[Start of Attachment]

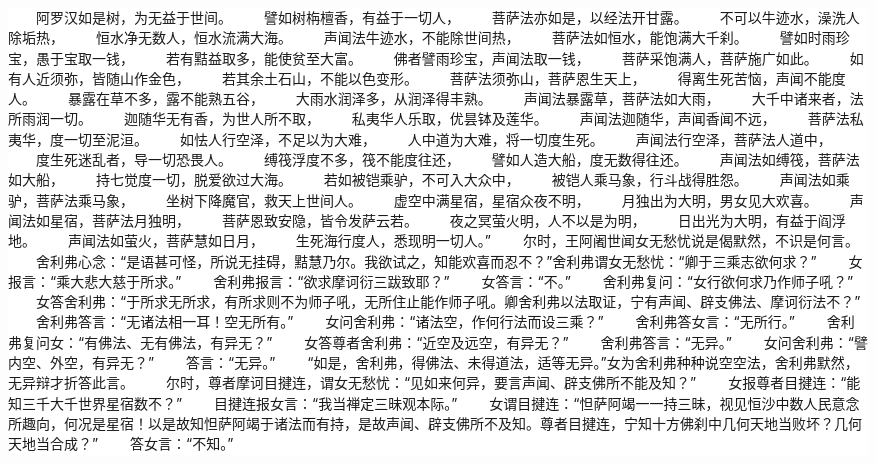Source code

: 　　阿罗汉如是树，为无益于世间。
　　譬如树栴檀香，有益于一切人，
　　菩萨法亦如是，以经法开甘露。
　　不可以牛迹水，澡洗人除垢热，
　　恒水净无数人，恒水流满大海。
　　声闻法牛迹水，不能除世间热，
　　菩萨法如恒水，能饱满大千刹。
　　譬如时雨珍宝，愚于宝取一钱，
　　若有黠益取多，能使贫至大富。
　　佛者譬雨珍宝，声闻法取一钱，
　　菩萨采饱满人，菩萨施广如此。
　　如有人近须弥，皆随山作金色，
　　若其余土石山，不能以色变形。
　　菩萨法须弥山，菩萨恩生天上，
　　得离生死苦恼，声闻不能度人。
　　暴露在草不多，露不能熟五谷，
　　大雨水润泽多，从润泽得丰熟。
　　声闻法暴露草，菩萨法如大雨，
　　大千中诸来者，法所雨润一切。
　　迦随华无有香，为世人所不取，
　　私夷华人乐取，优昙钵及莲华。
　　声闻法迦随华，声闻香闻不远，
　　菩萨法私夷华，度一切至泥洹。
　　如怯人行空泽，不足以为大难，
　　人中道为大难，将一切度生死。
　　声闻法行空泽，菩萨法人道中，
　　度生死迷乱者，导一切恐畏人。
　　缚筏浮度不多，筏不能度往还，
　　譬如人造大船，度无数得往还。
　　声闻法如缚筏，菩萨法如大船，
　　持七觉度一切，脱爱欲过大海。
　　若如被铠乘驴，不可入大众中，
　　被铠人乘马象，行斗战得胜怨。
　　声闻法如乘驴，菩萨法乘马象，
　　坐树下降魔官，救天上世间人。
　　虚空中满星宿，星宿众夜不明，
　　月独出为大明，男女见大欢喜。
　　声闻法如星宿，菩萨法月独明，
　　菩萨恩致安隐，皆令发萨云若。
　　夜之冥萤火明，人不以是为明，
　　日出光为大明，有益于阎浮地。
　　声闻法如萤火，菩萨慧如日月，
　　生死海行度人，悉现明一切人。”
　　尔时，王阿阇世闻女无愁忧说是偈默然，不识是何言。
　　舍利弗心念：“是语甚可怪，所说无挂碍，黠慧乃尔。我欲试之，知能欢喜而忍不？”舍利弗谓女无愁忧：“卿于三乘志欲何求？”
　　女报言：“乘大悲大慈于所求。”
　　舍利弗报言：“欲求摩诃衍三跋致耶？”
　　女答言：“不。”
　　舍利弗复问：“女行欲何求乃作师子吼？”
　　女答舍利弗：“于所求无所求，有所求则不为师子吼，无所住止能作师子吼。卿舍利弗以法取证，宁有声闻、辟支佛法、摩诃衍法不？”
　　舍利弗答言：“无诸法相一耳！空无所有。”
　　女问舍利弗：“诸法空，作何行法而设三乘？”
　　舍利弗答女言：“无所行。”
　　舍利弗复问女：“有佛法、无有佛法，有异无？”
　　女答尊者舍利弗：“近空及远空，有异无？”
　　舍利弗答言：“无异。”
　　女问舍利弗：“譬内空、外空，有异无？”
　　答言：“无异。”
　　“如是，舍利弗，得佛法、未得道法，适等无异。”女为舍利弗种种说空空法，舍利弗默然，无异辩才折答此言。
　　尔时，尊者摩诃目揵连，谓女无愁忧：“见如来何异，要言声闻、辟支佛所不能及知？”
　　女报尊者目揵连：“能知三千大千世界星宿数不？”
　　目揵连报女言：“我当禅定三昧观本际。”
　　女谓目揵连：“怛萨阿竭一一持三昧，视见恒沙中数人民意念所趣向，何况是星宿！以是故知怛萨阿竭于诸法而有持，是故声闻、辟支佛所不及知。尊者目揵连，宁知十方佛刹中几何天地当败坏？几何天地当合成？”
　　答女言：“不知。”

[End of Attachment]

▸ Problem description:
Render every line of the entries above as a numbered list, skipping blank lines and leaving out the pictures.

▸ Expected answer:
1. Source code
2. : 　　阿罗汉如是树，为无益于世间。
3. 　　譬如树栴檀香，有益于一切人，
4. 　　菩萨法亦如是，以经法开甘露。
5. 　　不可以牛迹水，澡洗人除垢热，
6. 　　恒水净无数人，恒水流满大海。
7. 　　声闻法牛迹水，不能除世间热，
8. 　　菩萨法如恒水，能饱满大千刹。
9. 　　譬如时雨珍宝，愚于宝取一钱，
10. 　　若有黠益取多，能使贫至大富。
11. 　　佛者譬雨珍宝，声闻法取一钱，
12. 　　菩萨采饱满人，菩萨施广如此。
13. 　　如有人近须弥，皆随山作金色，
14. 　　若其余土石山，不能以色变形。
15. 　　菩萨法须弥山，菩萨恩生天上，
16. 　　得离生死苦恼，声闻不能度人。
17. 　　暴露在草不多，露不能熟五谷，
18. 　　大雨水润泽多，从润泽得丰熟。
19. 　　声闻法暴露草，菩萨法如大雨，
20. 　　大千中诸来者，法所雨润一切。
21. 　　迦随华无有香，为世人所不取，
22. 　　私夷华人乐取，优昙钵及莲华。
23. 　　声闻法迦随华，声闻香闻不远，
24. 　　菩萨法私夷华，度一切至泥洹。
25. 　　如怯人行空泽，不足以为大难，
26. 　　人中道为大难，将一切度生死。
27. 　　声闻法行空泽，菩萨法人道中，
28. 　　度生死迷乱者，导一切恐畏人。
29. 　　缚筏浮度不多，筏不能度往还，
30. 　　譬如人造大船，度无数得往还。
31. 　　声闻法如缚筏，菩萨法如大船，
32. 　　持七觉度一切，脱爱欲过大海。
33. 　　若如被铠乘驴，不可入大众中，
34. 　　被铠人乘马象，行斗战得胜怨。
35. 　　声闻法如乘驴，菩萨法乘马象，
36. 　　坐树下降魔官，救天上世间人。
37. 　　虚空中满星宿，星宿众夜不明，
38. 　　月独出为大明，男女见大欢喜。
39. 　　声闻法如星宿，菩萨法月独明，
40. 　　菩萨恩致安隐，皆令发萨云若。
41. 　　夜之冥萤火明，人不以是为明，
42. 　　日出光为大明，有益于阎浮地。
43. 　　声闻法如萤火，菩萨慧如日月，
44. 　　生死海行度人，悉现明一切人。”
45. 　　尔时，王阿阇世闻女无愁忧说是偈默然，不识是何言。
46. 　　舍利弗心念：“是语甚可怪，所说无挂碍，黠慧乃尔。我欲试之，知能欢喜而忍不？”舍利弗谓女无愁忧：“卿于三乘志欲何求？”
47. 　　女报言：“乘大悲大慈于所求。”
48. 　　舍利弗报言：“欲求摩诃衍三跋致耶？”
49. 　　女答言：“不。”
50. 　　舍利弗复问：“女行欲何求乃作师子吼？”
51. 　　女答舍利弗：“于所求无所求，有所求则不为师子吼，无所住止能作师子吼。卿舍利弗以法取证，宁有声闻、辟支佛法、摩诃衍法不？”
52. 　　舍利弗答言：“无诸法相一耳！空无所有。”
53. 　　女问舍利弗：“诸法空，作何行法而设三乘？”
54. 　　舍利弗答女言：“无所行。”
55. 　　舍利弗复问女：“有佛法、无有佛法，有异无？”
56. 　　女答尊者舍利弗：“近空及远空，有异无？”
57. 　　舍利弗答言：“无异。”
58. 　　女问舍利弗：“譬内空、外空，有异无？”
59. 　　答言：“无异。”
60. 　　“如是，舍利弗，得佛法、未得道法，适等无异。”女为舍利弗种种说空空法，舍利弗默然，无异辩才折答此言。
61. 　　尔时，尊者摩诃目揵连，谓女无愁忧：“见如来何异，要言声闻、辟支佛所不能及知？”
62. 　　女报尊者目揵连：“能知三千大千世界星宿数不？”
63. 　　目揵连报女言：“我当禅定三昧观本际。”
64. 　　女谓目揵连：“怛萨阿竭一一持三昧，视见恒沙中数人民意念所趣向，何况是星宿！以是故知怛萨阿竭于诸法而有持，是故声闻、辟支佛所不及知。尊者目揵连，宁知十方佛刹中几何天地当败坏？几何天地当合成？”
65. 　　答女言：“不知。”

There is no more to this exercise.